Create a derived column based on a value within the file name (Azure data flow)

khouloud Belhaj 91 Reputation points
2021-07-15T15:44:16.19+00:00

Hello,

I'm trying to map between json files backing up in a blob storage and a sql database. I have a need to add a column with the same file name.

Is there a way to do this processing with data flows in azure data factory please?

Azure SQL Database
Azure Data Factory
Azure Data Factory
An Azure service for ingesting, preparing, and transforming data at scale.
10,087 questions
0 comments No comments
{count} votes

Accepted answer
  1. ShaikMaheer-MSFT 38,326 Reputation points Microsoft Employee
    2021-07-16T07:28:34.81+00:00

    Hi @khouloud Belhaj ,

    Thank you for posting query in Microsoft Q&A Platform.

    We can achieve this in two ways. One is using copy activity and another is using Data flows.

    I explained both ways below in detailed. kindly check them.

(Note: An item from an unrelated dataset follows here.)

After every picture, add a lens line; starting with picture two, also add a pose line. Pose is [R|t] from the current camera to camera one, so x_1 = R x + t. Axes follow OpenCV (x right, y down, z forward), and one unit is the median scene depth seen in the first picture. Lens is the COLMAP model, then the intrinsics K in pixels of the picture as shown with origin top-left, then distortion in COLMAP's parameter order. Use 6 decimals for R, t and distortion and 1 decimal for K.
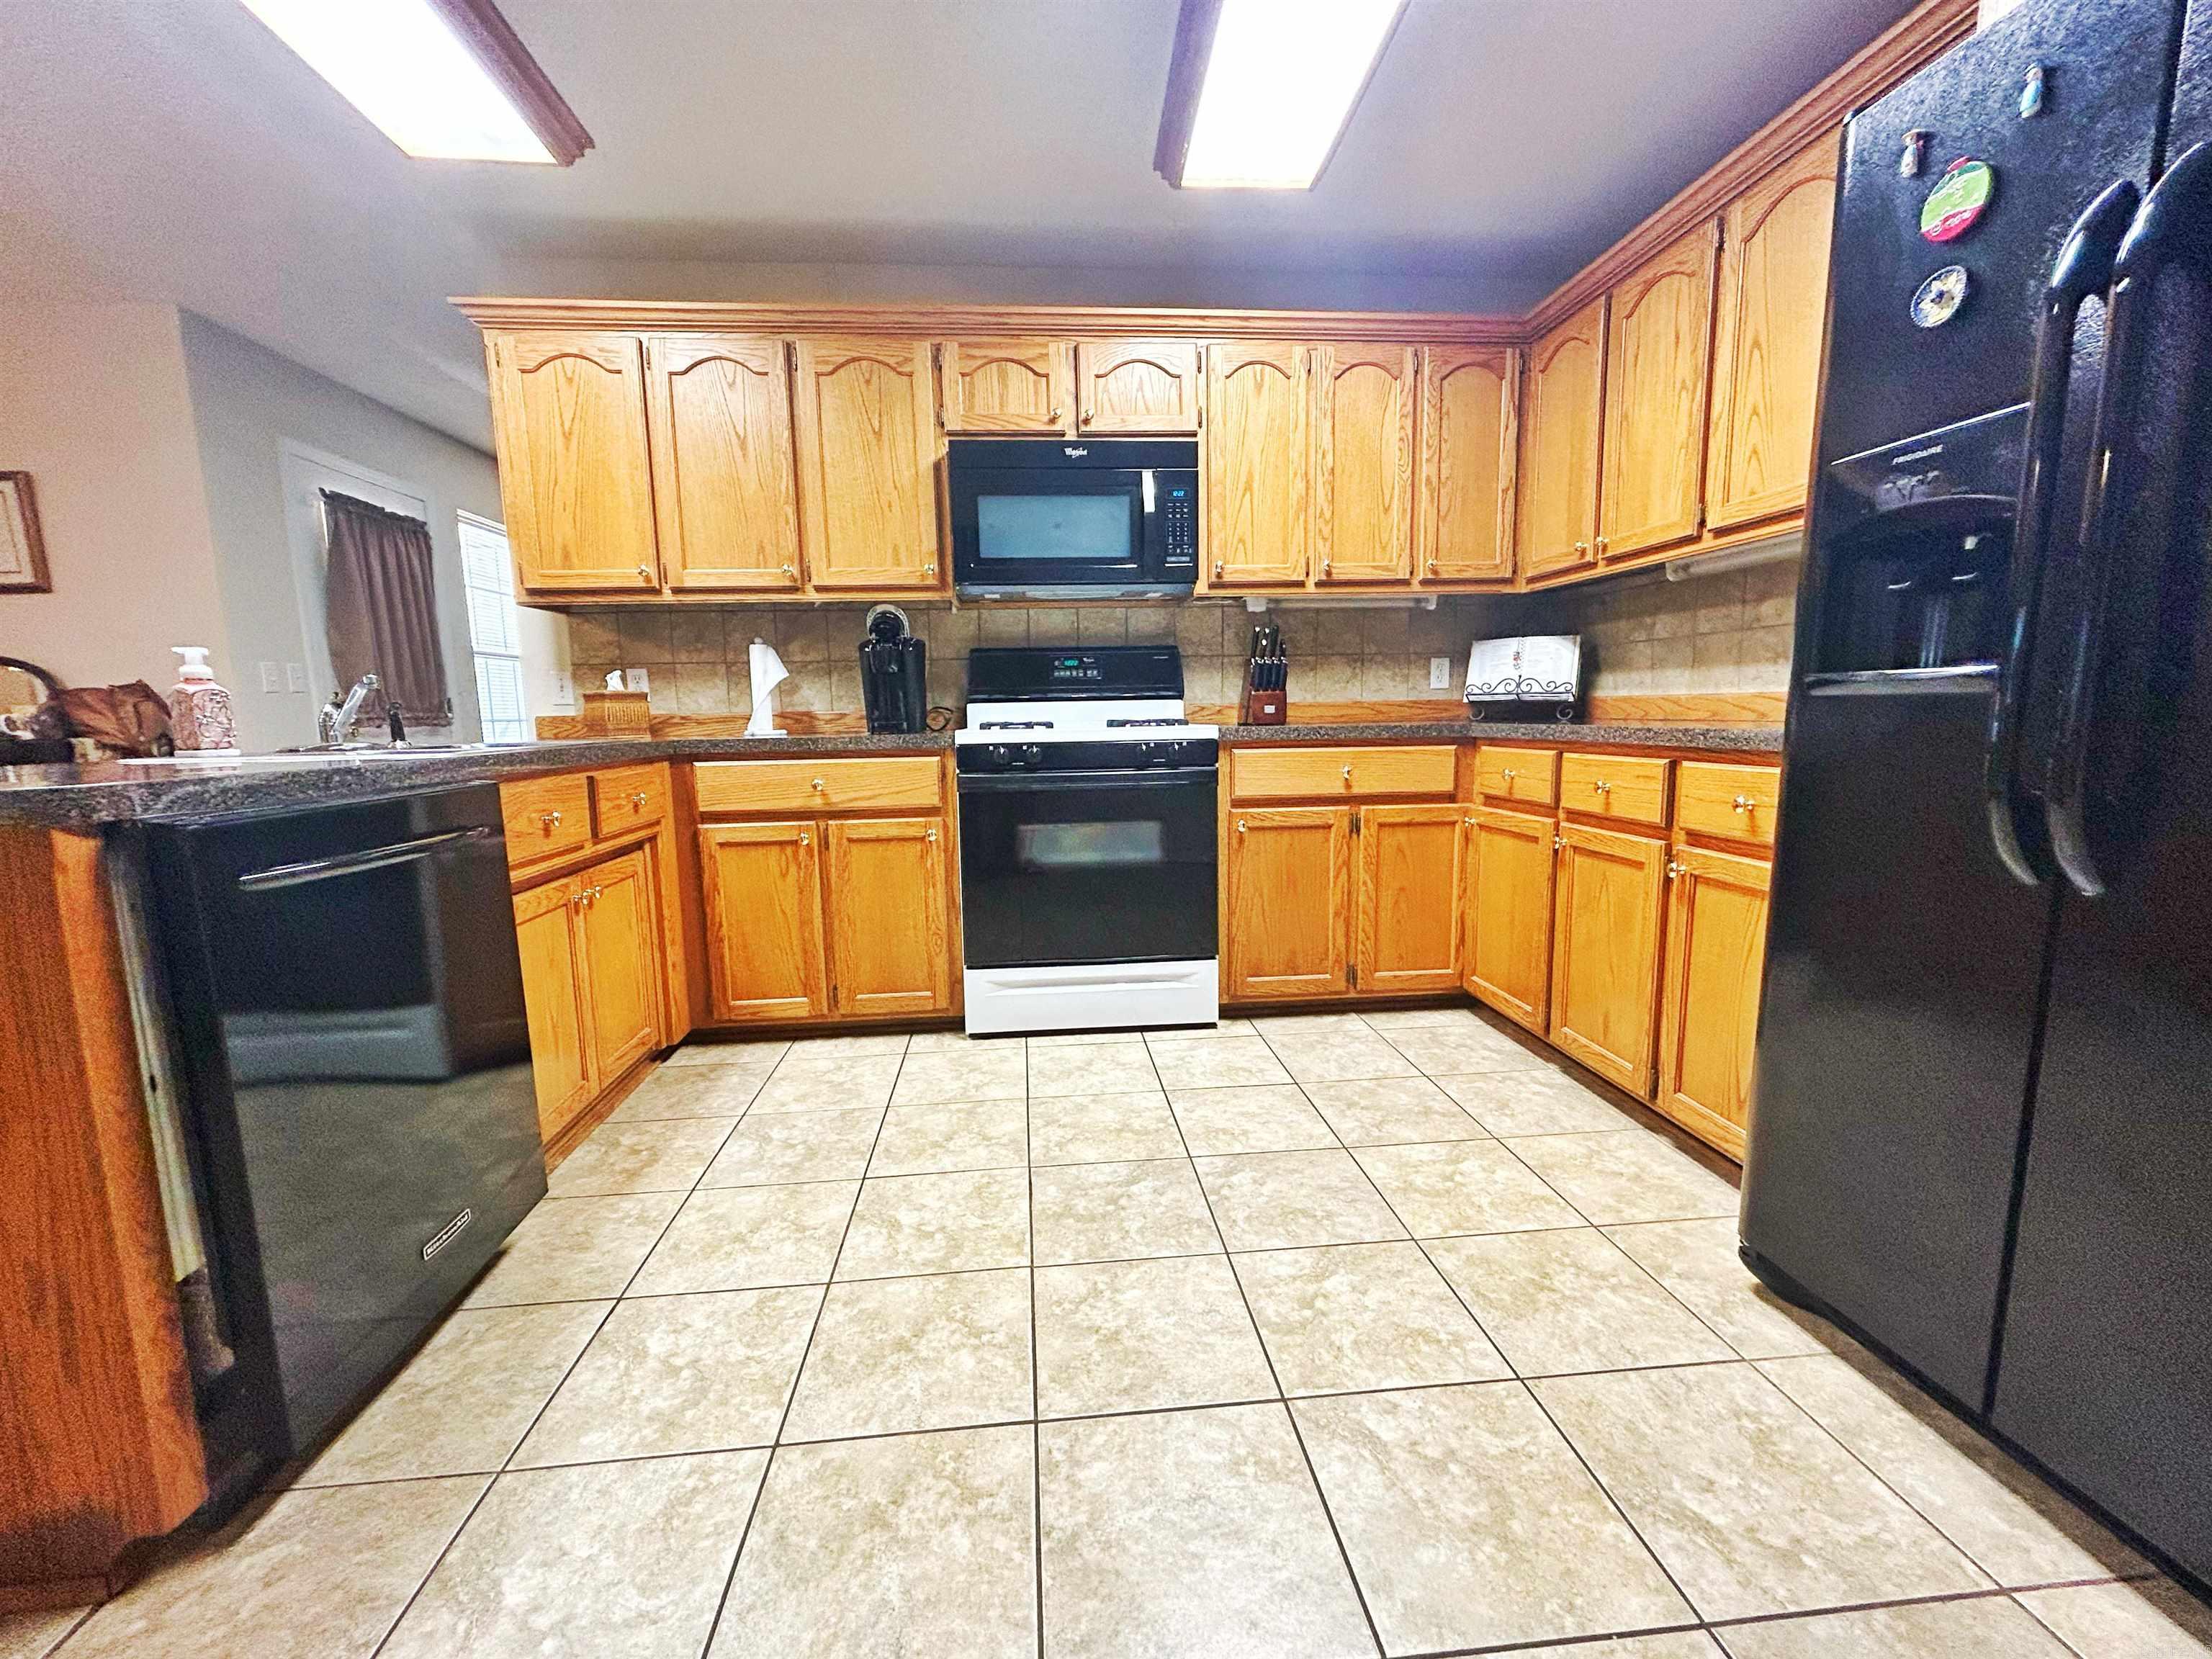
lens RADIAL K [[887.2, 0, 1104.2], [0, 887.2, 829.3], [0, 0, 1]] dist [-0.002851, 0.000948]
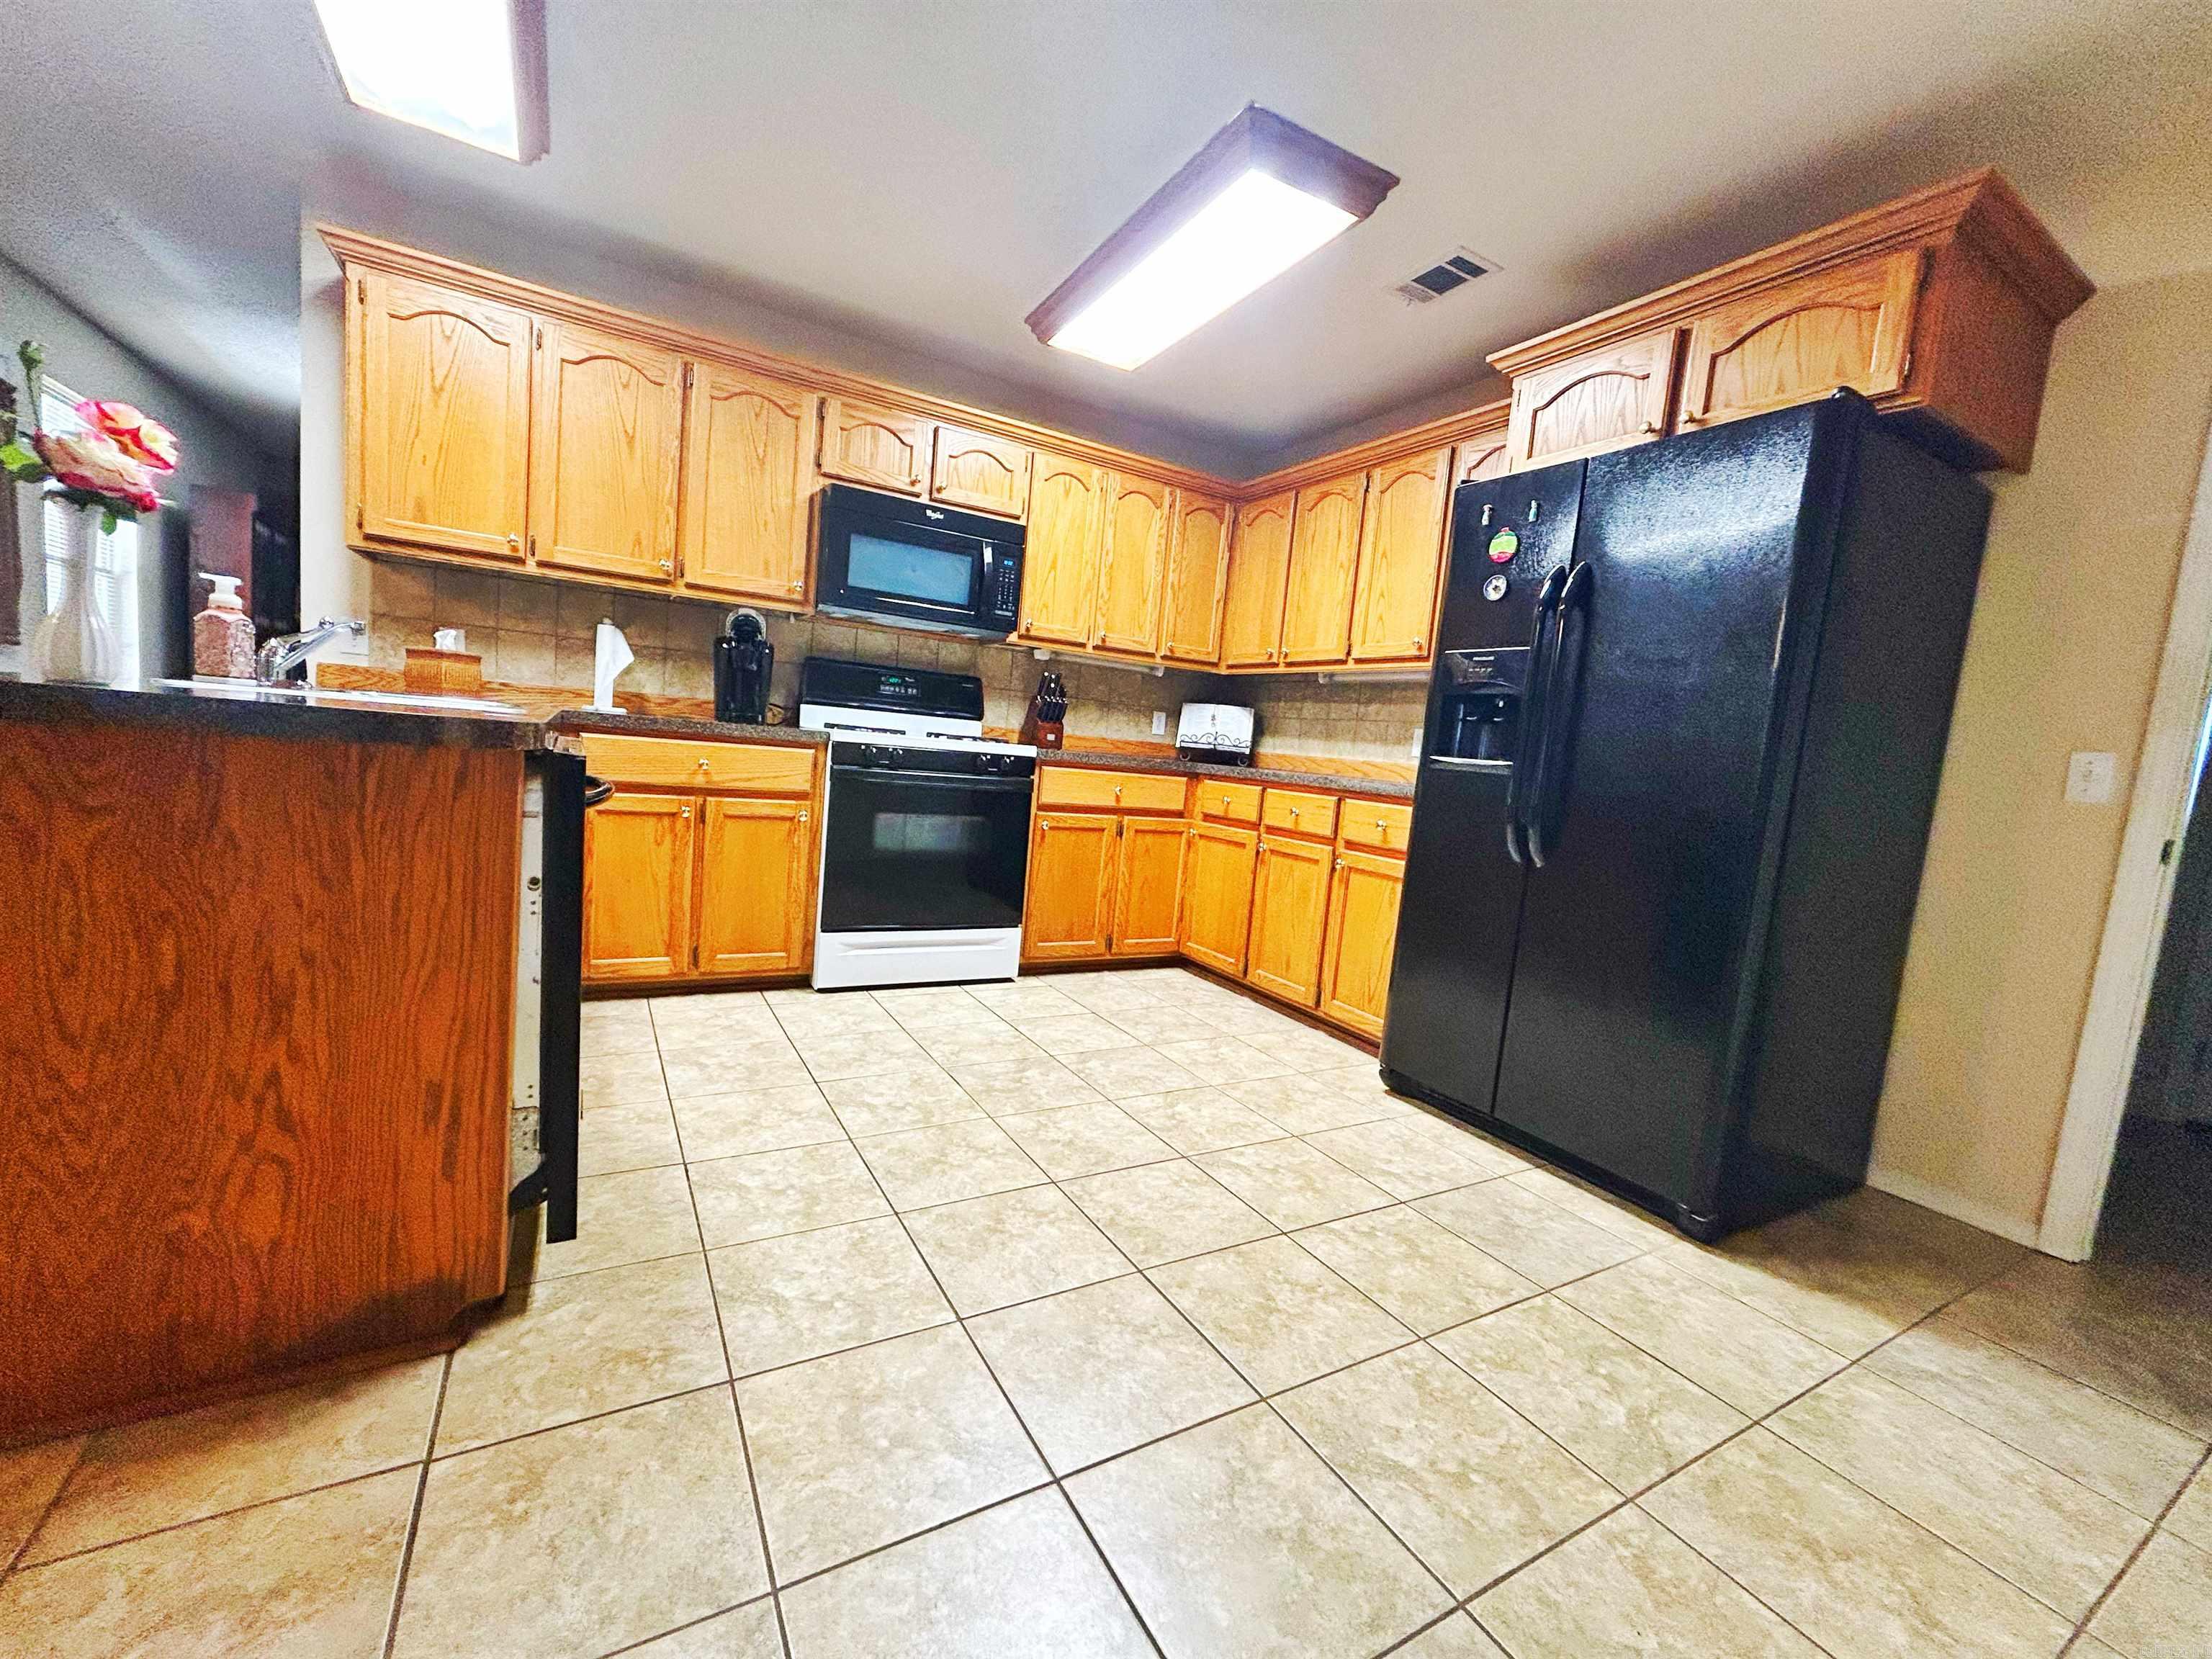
lens RADIAL K [[887.2, 0, 1099.5], [0, 887.2, 832.3], [0, 0, 1]] dist [-0.002851, 0.000948]
pose [[0.902298, 0.058744, 0.427092, -0.336312], [-0.051365, 0.998265, -0.028789, 0.041177], [-0.428042, 0.004039, 0.903750, -0.219377]]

    Approach 1: Using Copy Activity
    Inside, copy activity we can make use of "additional column" setting under source tab to add a column with file name. Kindly check below gif to understand better
    115306-copyactivity.gif

    Approach 2: Using Data Flow
    Step1: GetMetadata activity to get file Name
    115290-getmetadata.gif

    Step2: Create a data flow with FileName Parameter in it.
    115307-passfilenametodataflow.gif

    Step3: Source transformation which points to your source file and derived column transformation to add new Column with fileName and Sink Transformation to load data in to target
    115308-dataflow.gif

    Hope this will help. Thank you.


    • Please accept an answer if correct. Original posters help the community find answers faster by identifying the correct answer. Here is how.
    • Want a reminder to come back and check responses? Here is how to subscribe to a notification.

1 additional answer

Sort by: Most helpful
  1. Kiran-MSFT 691 Reputation points Microsoft Employee
    2021-07-22T00:38:34.163+00:00

    There is much simpler way to do this in dataflow. Use "Column to store file name" option in the source and you don't need to pass parameters around to handle this.

    1 person found this answer helpful.